(Dataset records)
● ● ● ●

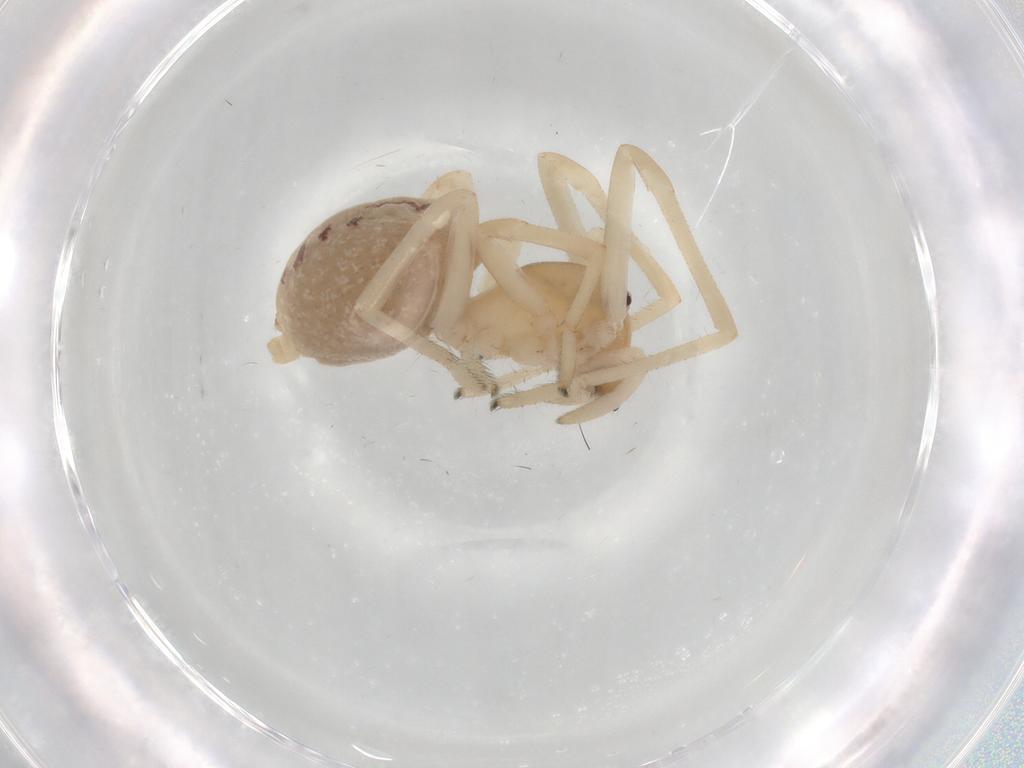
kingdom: Animalia
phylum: Arthropoda
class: Arachnida
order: Araneae
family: Cheiracanthiidae
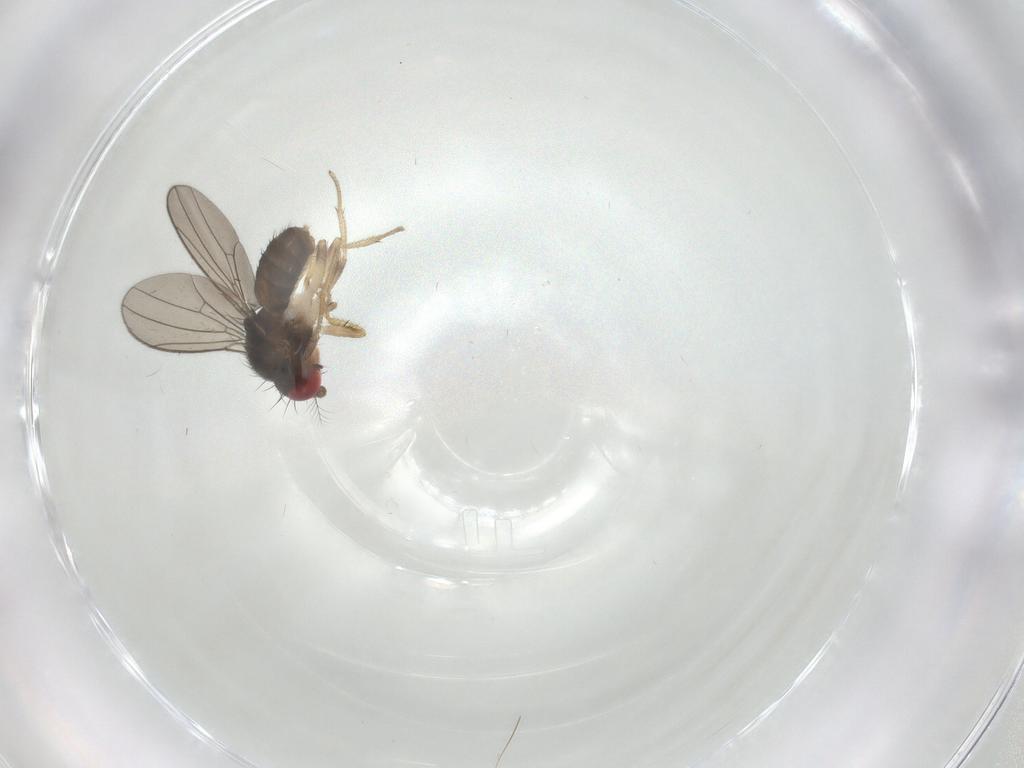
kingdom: Animalia
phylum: Arthropoda
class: Insecta
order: Diptera
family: Drosophilidae
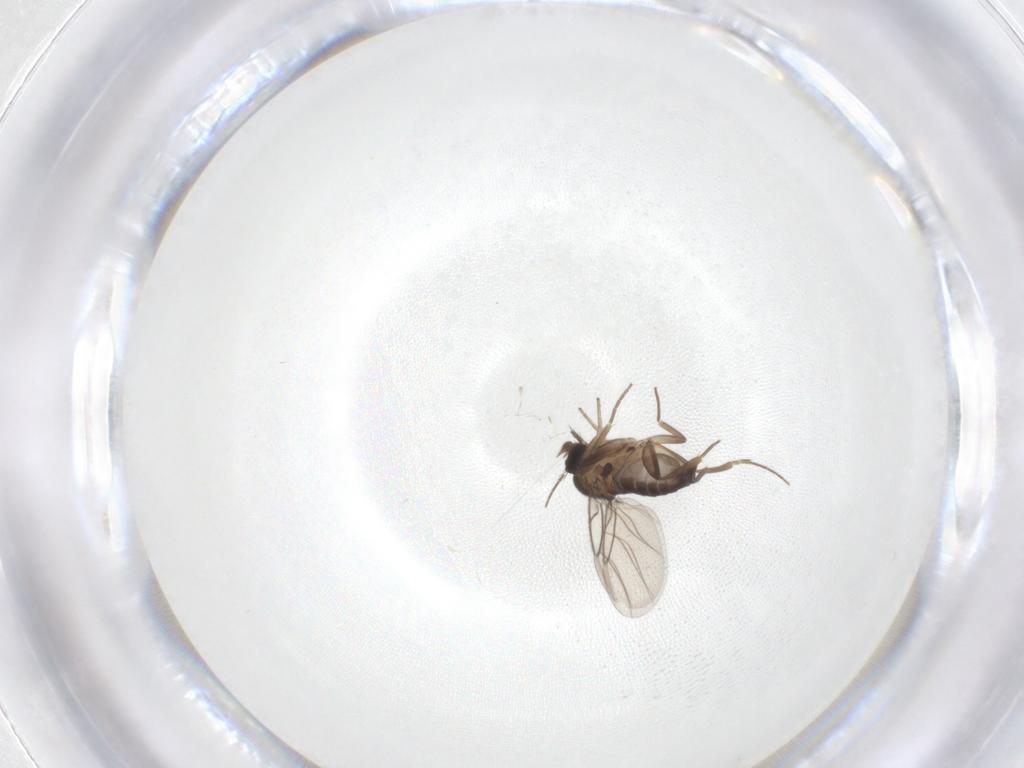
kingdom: Animalia
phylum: Arthropoda
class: Insecta
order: Diptera
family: Phoridae
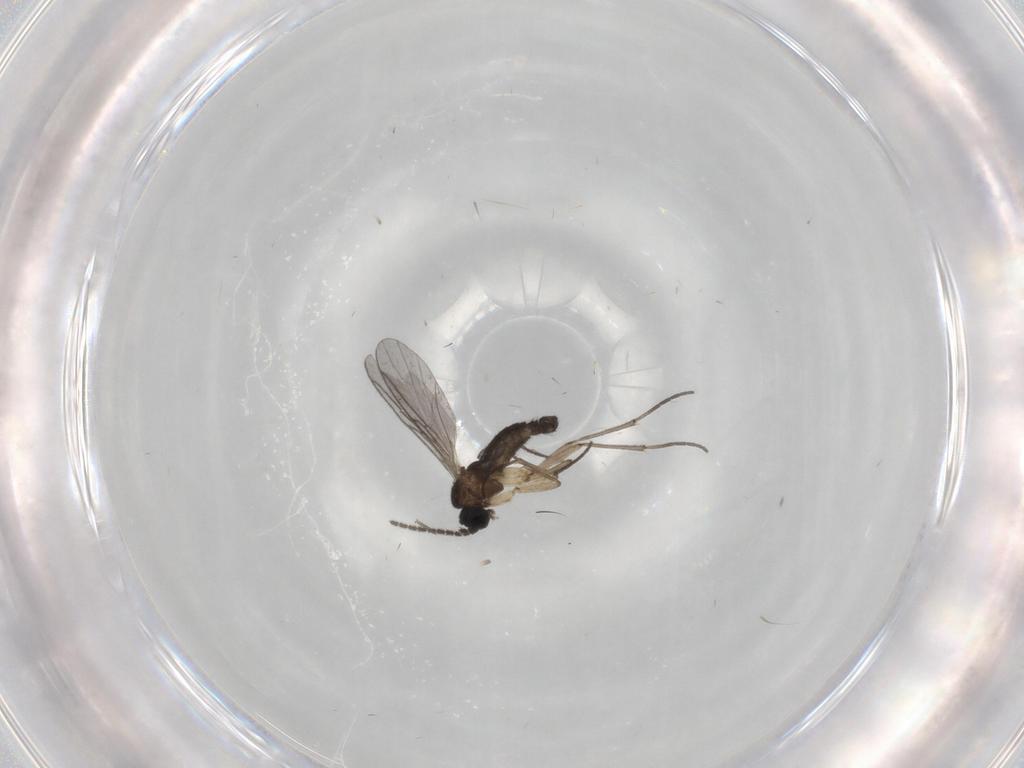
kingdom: Animalia
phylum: Arthropoda
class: Insecta
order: Diptera
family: Sciaridae
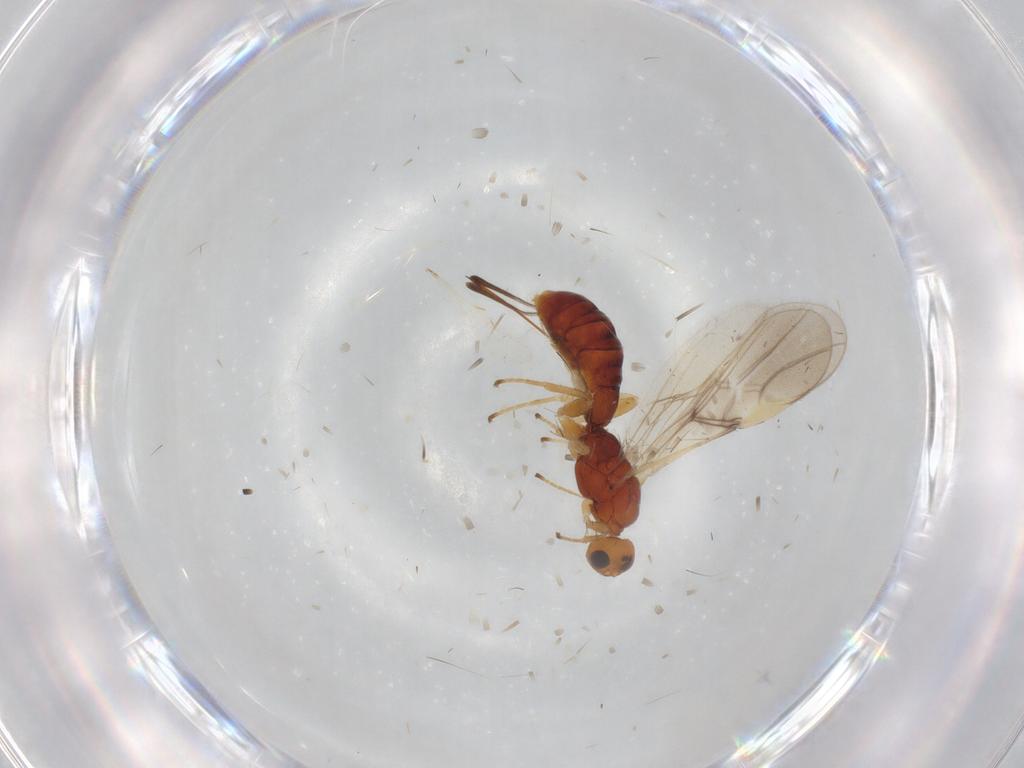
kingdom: Animalia
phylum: Arthropoda
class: Insecta
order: Hymenoptera
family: Braconidae
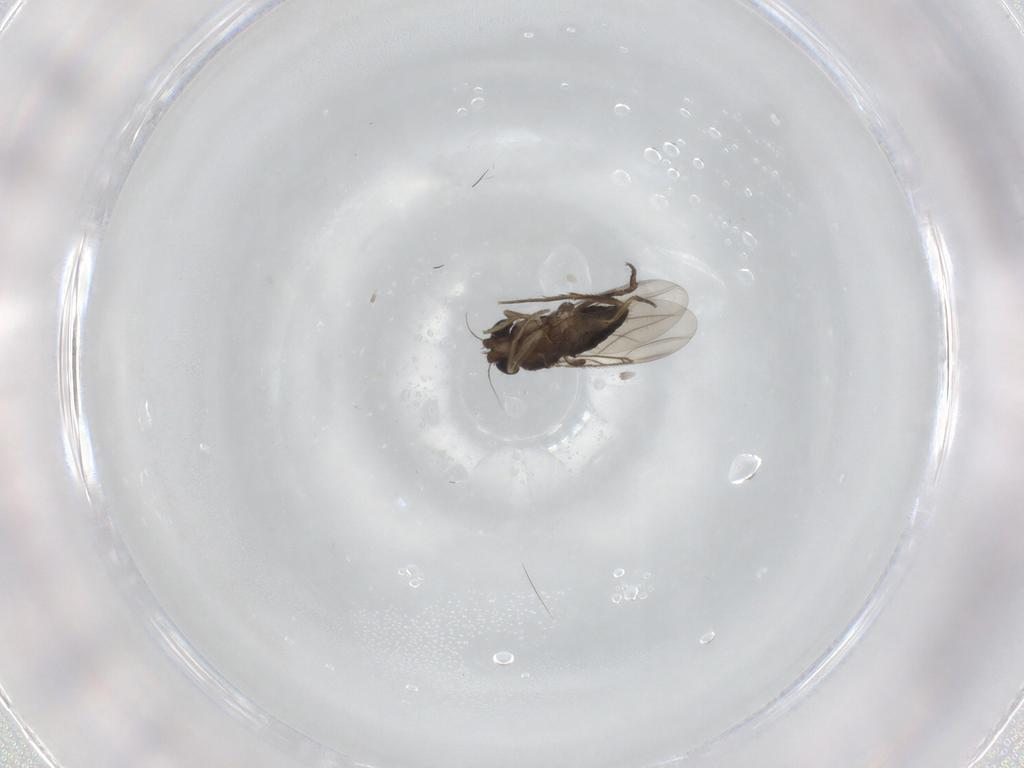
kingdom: Animalia
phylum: Arthropoda
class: Insecta
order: Diptera
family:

● ● ● ●

Please quote every line of the listing above word for word, leaving out the pictures.

kingdom: Animalia
phylum: Arthropoda
class: Arachnida
order: Araneae
family: Cheiracanthiidae
kingdom: Animalia
phylum: Arthropoda
class: Insecta
order: Diptera
family: Drosophilidae
kingdom: Animalia
phylum: Arthropoda
class: Insecta
order: Diptera
family: Phoridae
kingdom: Animalia
phylum: Arthropoda
class: Insecta
order: Diptera
family: Sciaridae
kingdom: Animalia
phylum: Arthropoda
class: Insecta
order: Hymenoptera
family: Braconidae
kingdom: Animalia
phylum: Arthropoda
class: Insecta
order: Diptera
family:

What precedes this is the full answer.